■ **Work required**: Look through the entries below and show every line containing the word "html".

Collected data

::::

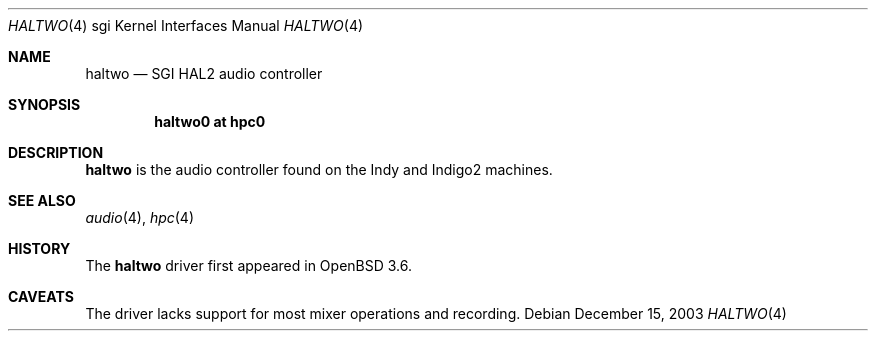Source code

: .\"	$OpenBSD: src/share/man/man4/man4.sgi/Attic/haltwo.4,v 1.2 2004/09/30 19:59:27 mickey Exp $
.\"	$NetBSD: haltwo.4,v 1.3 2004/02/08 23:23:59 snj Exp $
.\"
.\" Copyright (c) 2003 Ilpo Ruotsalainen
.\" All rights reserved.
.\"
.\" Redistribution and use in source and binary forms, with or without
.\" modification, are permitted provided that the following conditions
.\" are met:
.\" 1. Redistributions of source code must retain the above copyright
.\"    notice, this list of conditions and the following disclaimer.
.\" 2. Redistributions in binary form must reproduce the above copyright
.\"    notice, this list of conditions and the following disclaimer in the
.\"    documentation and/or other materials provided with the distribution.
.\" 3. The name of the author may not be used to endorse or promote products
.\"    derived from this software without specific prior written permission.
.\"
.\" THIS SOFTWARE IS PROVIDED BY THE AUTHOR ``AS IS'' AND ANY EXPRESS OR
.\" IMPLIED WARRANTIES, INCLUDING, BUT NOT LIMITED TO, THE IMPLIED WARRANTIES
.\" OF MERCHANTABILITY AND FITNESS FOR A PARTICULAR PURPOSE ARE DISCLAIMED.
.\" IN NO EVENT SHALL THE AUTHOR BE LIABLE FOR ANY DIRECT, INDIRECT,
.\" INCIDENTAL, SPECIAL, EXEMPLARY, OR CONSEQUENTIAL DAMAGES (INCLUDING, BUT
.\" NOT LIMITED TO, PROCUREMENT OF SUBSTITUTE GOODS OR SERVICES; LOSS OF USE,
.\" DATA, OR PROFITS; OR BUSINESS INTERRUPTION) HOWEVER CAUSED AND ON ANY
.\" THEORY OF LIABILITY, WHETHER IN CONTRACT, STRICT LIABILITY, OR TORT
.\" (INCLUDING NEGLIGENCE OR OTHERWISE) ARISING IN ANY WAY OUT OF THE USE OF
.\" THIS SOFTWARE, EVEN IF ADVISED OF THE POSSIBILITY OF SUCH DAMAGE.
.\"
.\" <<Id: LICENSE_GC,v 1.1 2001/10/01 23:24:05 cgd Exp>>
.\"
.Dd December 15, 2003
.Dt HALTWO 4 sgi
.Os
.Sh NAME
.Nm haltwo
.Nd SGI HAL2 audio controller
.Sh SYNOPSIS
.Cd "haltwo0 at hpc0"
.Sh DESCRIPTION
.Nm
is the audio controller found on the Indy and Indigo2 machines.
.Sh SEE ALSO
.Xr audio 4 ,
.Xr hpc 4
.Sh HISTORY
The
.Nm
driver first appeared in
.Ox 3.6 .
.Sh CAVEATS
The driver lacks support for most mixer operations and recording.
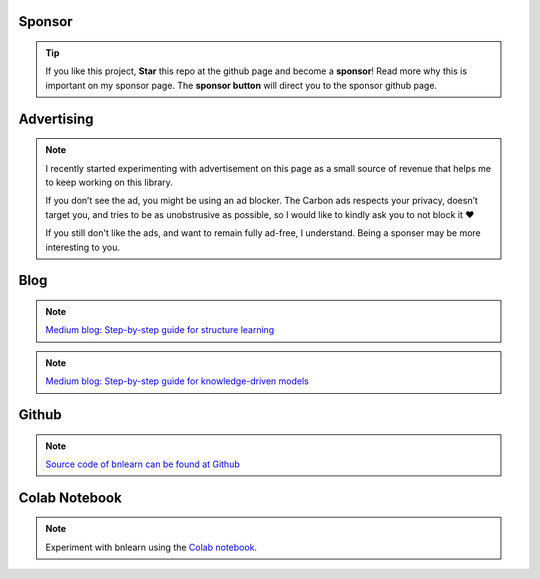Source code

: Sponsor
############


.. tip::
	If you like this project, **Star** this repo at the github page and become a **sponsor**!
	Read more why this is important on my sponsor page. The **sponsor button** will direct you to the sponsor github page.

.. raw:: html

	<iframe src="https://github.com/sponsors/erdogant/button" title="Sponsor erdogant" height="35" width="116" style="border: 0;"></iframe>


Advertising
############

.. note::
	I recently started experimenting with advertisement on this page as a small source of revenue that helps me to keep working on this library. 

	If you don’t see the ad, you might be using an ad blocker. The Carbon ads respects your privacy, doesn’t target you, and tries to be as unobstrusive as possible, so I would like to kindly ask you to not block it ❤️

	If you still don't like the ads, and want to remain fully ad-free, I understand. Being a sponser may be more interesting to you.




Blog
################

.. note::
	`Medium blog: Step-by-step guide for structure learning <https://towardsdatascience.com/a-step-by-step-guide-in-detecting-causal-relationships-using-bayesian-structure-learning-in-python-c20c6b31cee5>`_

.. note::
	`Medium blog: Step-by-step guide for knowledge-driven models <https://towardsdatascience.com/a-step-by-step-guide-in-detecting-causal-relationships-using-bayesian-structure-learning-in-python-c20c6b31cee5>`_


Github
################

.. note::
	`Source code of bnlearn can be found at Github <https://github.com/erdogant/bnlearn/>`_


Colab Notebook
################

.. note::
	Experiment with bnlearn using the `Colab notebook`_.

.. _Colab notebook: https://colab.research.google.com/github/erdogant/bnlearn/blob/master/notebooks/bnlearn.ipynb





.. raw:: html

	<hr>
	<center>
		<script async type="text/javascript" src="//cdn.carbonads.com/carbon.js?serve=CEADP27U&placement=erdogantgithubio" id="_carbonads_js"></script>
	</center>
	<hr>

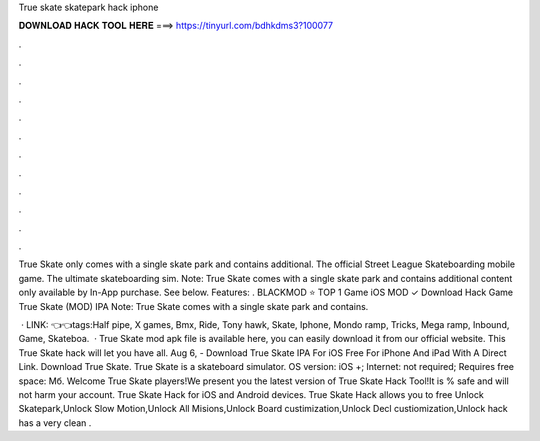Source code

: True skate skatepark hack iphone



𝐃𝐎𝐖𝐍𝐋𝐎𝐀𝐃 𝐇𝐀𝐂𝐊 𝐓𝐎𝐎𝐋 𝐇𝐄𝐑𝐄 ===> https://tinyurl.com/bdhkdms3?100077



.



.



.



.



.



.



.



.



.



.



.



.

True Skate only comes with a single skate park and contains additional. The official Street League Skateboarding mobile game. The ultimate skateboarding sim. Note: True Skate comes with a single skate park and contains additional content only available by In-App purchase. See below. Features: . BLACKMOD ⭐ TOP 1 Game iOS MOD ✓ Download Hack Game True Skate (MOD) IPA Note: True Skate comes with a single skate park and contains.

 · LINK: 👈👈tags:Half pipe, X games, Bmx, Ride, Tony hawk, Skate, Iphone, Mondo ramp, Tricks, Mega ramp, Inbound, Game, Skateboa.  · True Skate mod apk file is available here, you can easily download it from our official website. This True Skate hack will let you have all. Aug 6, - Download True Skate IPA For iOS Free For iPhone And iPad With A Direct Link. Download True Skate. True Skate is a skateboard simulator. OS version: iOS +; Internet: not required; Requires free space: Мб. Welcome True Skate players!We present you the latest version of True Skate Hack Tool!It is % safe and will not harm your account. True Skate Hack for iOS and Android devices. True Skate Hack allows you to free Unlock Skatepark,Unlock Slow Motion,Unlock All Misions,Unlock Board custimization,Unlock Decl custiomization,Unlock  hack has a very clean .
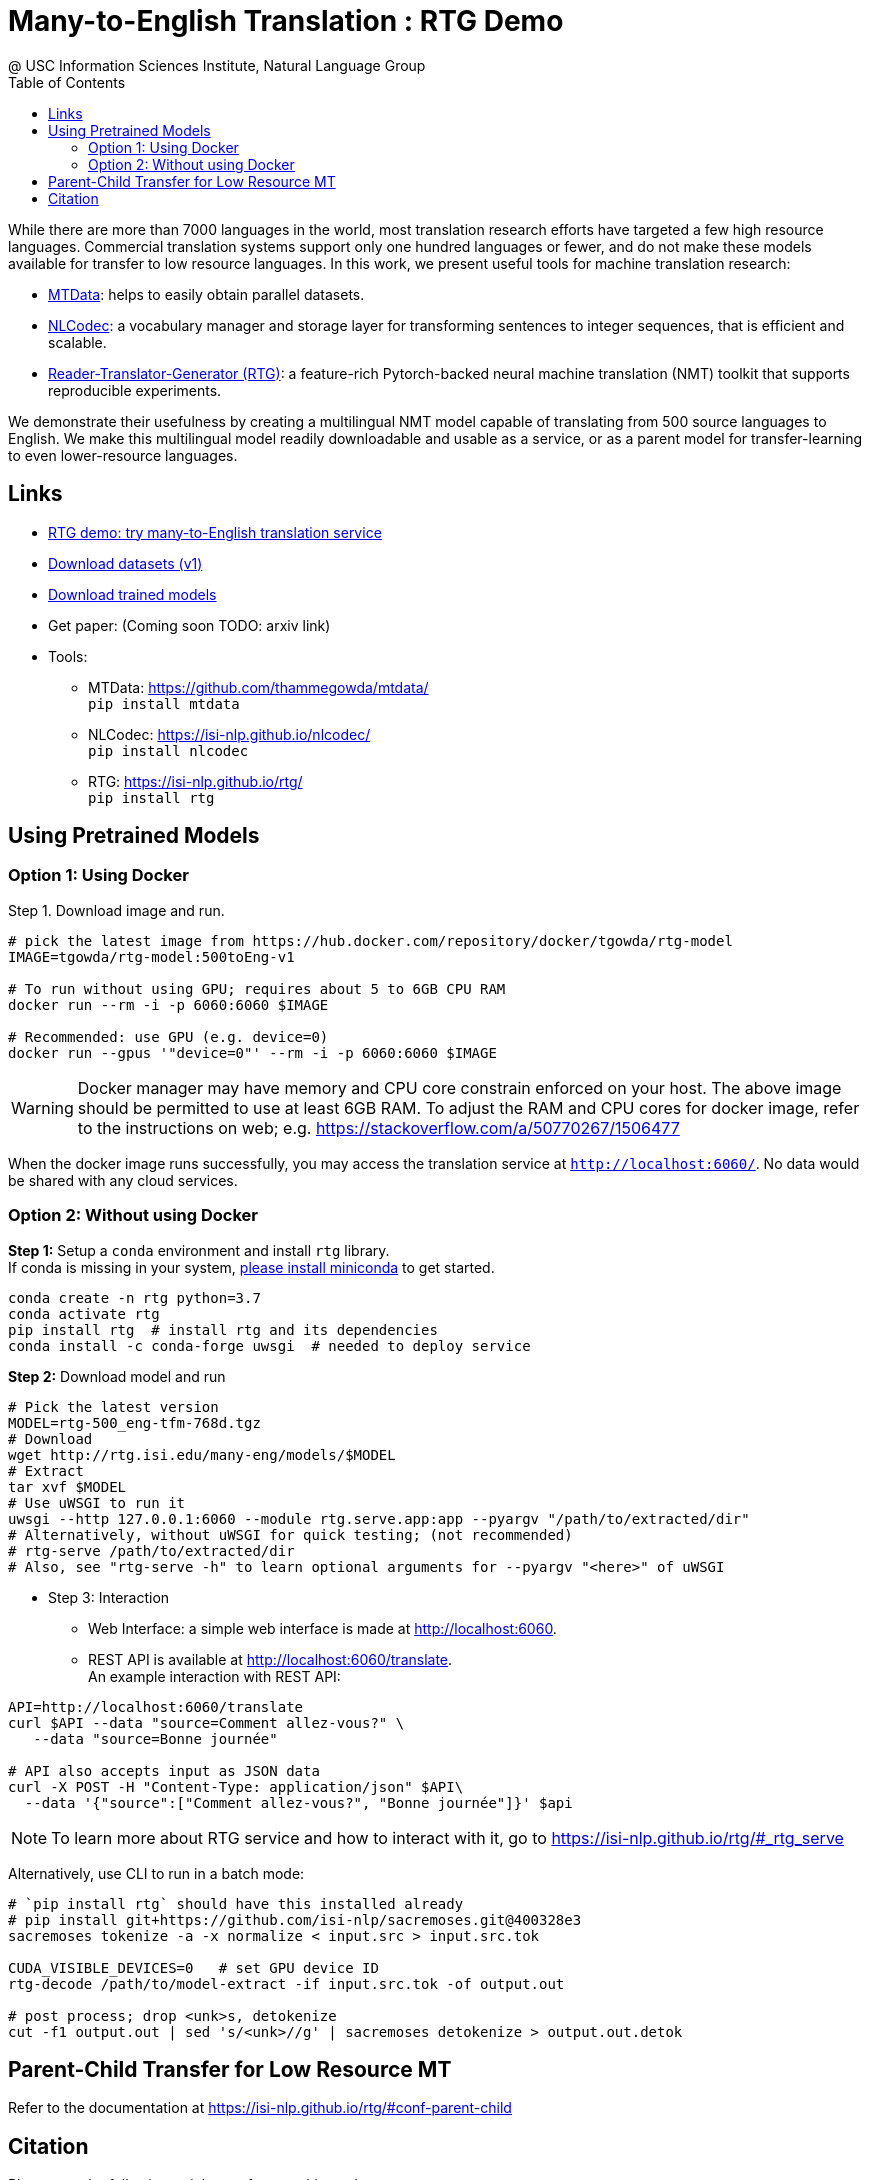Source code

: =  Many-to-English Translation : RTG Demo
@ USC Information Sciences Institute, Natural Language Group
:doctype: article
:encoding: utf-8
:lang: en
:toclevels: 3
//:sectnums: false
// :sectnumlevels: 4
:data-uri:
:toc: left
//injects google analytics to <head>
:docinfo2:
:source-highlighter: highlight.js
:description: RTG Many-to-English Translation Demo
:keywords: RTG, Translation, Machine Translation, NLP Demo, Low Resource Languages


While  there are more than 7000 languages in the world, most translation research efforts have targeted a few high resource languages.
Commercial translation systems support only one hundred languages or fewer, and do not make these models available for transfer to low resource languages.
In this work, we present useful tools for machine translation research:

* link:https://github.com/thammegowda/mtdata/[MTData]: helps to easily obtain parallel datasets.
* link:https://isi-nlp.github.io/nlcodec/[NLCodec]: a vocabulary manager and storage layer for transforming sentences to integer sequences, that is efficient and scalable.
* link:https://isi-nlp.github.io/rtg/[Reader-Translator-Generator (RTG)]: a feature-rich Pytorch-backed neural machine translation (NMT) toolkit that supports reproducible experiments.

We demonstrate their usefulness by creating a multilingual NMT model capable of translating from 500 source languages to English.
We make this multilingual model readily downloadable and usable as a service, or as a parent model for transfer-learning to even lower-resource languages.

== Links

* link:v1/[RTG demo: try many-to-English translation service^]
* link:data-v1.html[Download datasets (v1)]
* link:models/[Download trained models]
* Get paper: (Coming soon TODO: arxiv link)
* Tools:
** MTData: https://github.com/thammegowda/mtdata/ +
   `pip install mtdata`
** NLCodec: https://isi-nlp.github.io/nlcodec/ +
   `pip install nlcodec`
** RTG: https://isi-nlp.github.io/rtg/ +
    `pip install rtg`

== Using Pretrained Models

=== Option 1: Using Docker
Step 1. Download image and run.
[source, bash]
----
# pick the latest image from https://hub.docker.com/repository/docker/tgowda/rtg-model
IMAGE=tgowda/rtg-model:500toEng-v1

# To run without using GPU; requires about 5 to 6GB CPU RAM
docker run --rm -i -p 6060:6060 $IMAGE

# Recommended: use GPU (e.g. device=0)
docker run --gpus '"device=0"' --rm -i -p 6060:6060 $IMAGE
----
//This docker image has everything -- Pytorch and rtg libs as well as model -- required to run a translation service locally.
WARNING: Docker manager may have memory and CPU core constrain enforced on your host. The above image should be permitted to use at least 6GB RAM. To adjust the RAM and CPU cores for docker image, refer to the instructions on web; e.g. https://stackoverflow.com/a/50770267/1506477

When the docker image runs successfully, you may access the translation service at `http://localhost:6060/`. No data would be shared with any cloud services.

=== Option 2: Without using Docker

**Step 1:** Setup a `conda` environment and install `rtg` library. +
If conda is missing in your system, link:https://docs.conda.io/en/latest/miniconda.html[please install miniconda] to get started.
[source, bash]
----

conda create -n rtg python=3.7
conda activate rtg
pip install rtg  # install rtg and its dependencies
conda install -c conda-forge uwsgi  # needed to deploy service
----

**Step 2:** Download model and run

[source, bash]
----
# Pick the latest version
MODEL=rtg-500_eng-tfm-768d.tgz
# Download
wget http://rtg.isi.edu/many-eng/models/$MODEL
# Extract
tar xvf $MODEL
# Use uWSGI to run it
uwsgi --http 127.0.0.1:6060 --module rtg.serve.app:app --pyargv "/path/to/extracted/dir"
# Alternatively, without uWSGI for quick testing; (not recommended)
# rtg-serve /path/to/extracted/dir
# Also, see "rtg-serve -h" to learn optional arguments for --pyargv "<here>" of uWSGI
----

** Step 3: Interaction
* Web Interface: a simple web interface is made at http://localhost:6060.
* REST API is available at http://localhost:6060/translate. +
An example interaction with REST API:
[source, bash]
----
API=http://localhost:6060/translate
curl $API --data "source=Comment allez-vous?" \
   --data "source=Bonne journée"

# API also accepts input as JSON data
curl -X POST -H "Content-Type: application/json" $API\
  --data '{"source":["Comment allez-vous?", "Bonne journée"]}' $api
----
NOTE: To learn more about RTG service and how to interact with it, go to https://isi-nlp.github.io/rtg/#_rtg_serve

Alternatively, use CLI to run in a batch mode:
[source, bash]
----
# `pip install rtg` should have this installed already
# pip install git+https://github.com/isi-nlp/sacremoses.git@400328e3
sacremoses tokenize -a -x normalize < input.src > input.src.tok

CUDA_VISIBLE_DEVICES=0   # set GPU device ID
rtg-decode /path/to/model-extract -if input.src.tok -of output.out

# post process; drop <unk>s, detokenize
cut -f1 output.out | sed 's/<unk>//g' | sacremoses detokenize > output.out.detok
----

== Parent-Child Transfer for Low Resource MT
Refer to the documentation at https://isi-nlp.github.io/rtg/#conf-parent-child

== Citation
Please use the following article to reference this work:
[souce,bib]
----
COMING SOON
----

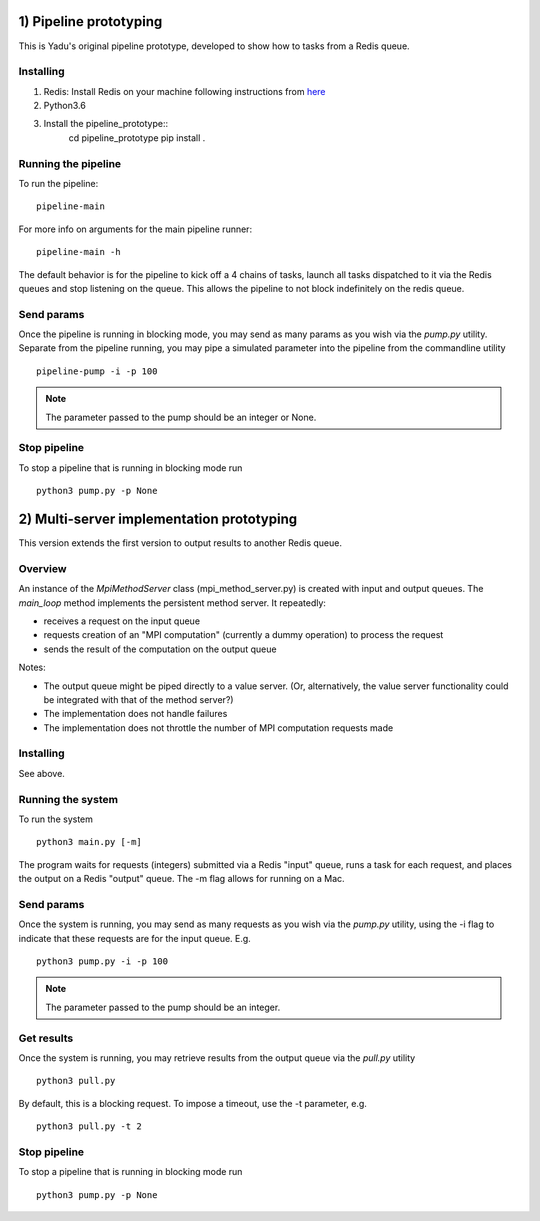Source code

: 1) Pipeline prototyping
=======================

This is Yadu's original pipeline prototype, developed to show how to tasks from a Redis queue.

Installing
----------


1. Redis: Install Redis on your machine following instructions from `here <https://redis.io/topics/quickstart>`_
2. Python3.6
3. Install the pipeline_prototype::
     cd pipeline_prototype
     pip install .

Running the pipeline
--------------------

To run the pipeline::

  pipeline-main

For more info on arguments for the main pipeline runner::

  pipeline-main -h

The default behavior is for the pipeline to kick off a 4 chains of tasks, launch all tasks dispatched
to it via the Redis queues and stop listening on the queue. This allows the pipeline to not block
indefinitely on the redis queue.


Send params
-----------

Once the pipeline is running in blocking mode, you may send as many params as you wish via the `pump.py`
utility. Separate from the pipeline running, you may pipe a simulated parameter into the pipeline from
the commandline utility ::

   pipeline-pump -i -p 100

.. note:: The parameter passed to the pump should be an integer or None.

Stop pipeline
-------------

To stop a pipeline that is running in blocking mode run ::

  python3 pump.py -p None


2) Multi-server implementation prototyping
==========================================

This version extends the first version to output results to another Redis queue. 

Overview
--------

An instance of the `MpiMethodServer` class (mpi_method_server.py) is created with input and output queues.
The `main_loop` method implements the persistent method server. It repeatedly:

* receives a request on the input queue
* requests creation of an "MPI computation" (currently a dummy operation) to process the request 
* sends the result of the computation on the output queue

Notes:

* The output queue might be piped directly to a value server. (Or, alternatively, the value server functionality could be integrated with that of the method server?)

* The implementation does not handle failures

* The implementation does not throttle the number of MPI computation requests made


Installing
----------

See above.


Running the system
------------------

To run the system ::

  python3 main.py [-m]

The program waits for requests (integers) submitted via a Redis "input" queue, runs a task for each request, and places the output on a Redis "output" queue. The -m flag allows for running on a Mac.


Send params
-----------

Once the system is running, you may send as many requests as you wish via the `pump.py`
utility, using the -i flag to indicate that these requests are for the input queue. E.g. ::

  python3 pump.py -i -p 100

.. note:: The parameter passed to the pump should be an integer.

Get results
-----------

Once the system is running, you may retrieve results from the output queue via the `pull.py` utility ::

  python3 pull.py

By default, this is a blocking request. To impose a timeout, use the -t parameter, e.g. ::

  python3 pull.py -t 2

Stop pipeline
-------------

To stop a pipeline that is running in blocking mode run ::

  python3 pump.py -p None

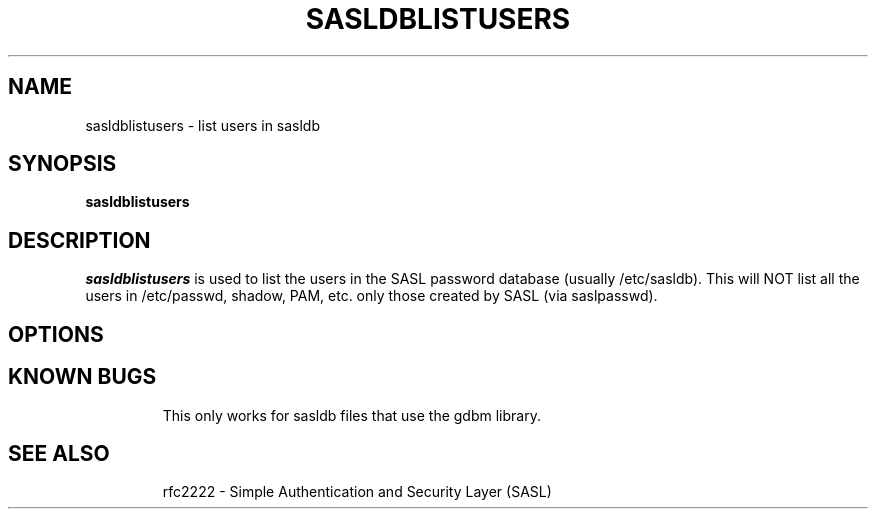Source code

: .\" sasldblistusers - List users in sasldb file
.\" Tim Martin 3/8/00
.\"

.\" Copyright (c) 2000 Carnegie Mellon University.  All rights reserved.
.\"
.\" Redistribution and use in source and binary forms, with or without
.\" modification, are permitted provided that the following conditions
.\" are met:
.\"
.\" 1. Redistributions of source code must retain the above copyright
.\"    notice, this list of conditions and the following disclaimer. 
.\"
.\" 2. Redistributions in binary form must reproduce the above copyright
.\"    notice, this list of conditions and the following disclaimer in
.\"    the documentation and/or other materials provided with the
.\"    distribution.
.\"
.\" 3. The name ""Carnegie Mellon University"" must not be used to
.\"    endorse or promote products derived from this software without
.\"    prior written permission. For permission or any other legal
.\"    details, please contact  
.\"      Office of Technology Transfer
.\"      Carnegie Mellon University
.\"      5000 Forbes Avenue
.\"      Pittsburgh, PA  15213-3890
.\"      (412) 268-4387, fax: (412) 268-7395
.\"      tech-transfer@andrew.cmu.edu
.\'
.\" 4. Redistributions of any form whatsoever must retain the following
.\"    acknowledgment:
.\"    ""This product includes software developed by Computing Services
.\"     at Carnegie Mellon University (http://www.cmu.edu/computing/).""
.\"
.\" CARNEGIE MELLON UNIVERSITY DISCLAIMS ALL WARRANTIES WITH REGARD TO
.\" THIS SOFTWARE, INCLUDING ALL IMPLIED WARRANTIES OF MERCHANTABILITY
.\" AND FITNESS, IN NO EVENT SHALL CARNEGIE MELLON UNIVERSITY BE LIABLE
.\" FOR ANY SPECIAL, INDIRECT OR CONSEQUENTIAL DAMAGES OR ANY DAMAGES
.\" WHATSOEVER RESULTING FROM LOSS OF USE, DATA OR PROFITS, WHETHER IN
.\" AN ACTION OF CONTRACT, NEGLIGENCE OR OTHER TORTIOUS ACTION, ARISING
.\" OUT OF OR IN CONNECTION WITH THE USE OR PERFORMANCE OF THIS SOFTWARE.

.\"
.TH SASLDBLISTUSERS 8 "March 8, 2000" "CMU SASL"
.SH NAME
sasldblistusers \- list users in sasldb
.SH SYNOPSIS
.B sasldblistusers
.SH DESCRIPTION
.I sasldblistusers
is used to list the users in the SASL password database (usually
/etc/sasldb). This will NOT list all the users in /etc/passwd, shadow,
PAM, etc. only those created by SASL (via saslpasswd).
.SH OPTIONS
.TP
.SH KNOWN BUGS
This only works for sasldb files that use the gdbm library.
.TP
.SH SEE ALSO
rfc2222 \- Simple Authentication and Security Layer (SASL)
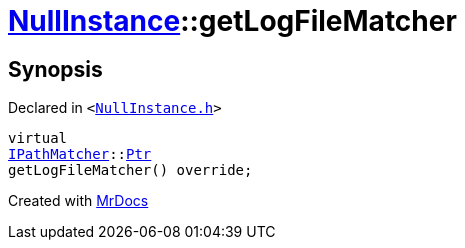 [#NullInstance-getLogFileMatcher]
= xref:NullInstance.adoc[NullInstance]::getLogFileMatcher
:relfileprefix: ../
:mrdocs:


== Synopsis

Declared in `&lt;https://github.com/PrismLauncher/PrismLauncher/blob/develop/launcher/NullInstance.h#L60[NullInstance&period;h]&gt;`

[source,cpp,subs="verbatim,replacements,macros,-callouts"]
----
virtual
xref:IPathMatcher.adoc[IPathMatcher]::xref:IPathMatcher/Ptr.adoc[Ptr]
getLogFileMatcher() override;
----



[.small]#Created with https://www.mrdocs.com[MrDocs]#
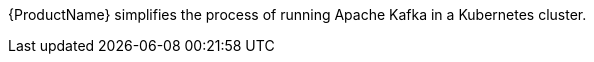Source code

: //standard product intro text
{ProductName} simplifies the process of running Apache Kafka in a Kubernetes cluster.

::::

■ **Result of the task**:
.. raw:: html
.. raw:: html
* link:data-v1.html[Download datasets (v1)]
If conda is missing in your system, link:https://docs.conda.io/en/latest/miniconda.html[please install miniconda] to get started.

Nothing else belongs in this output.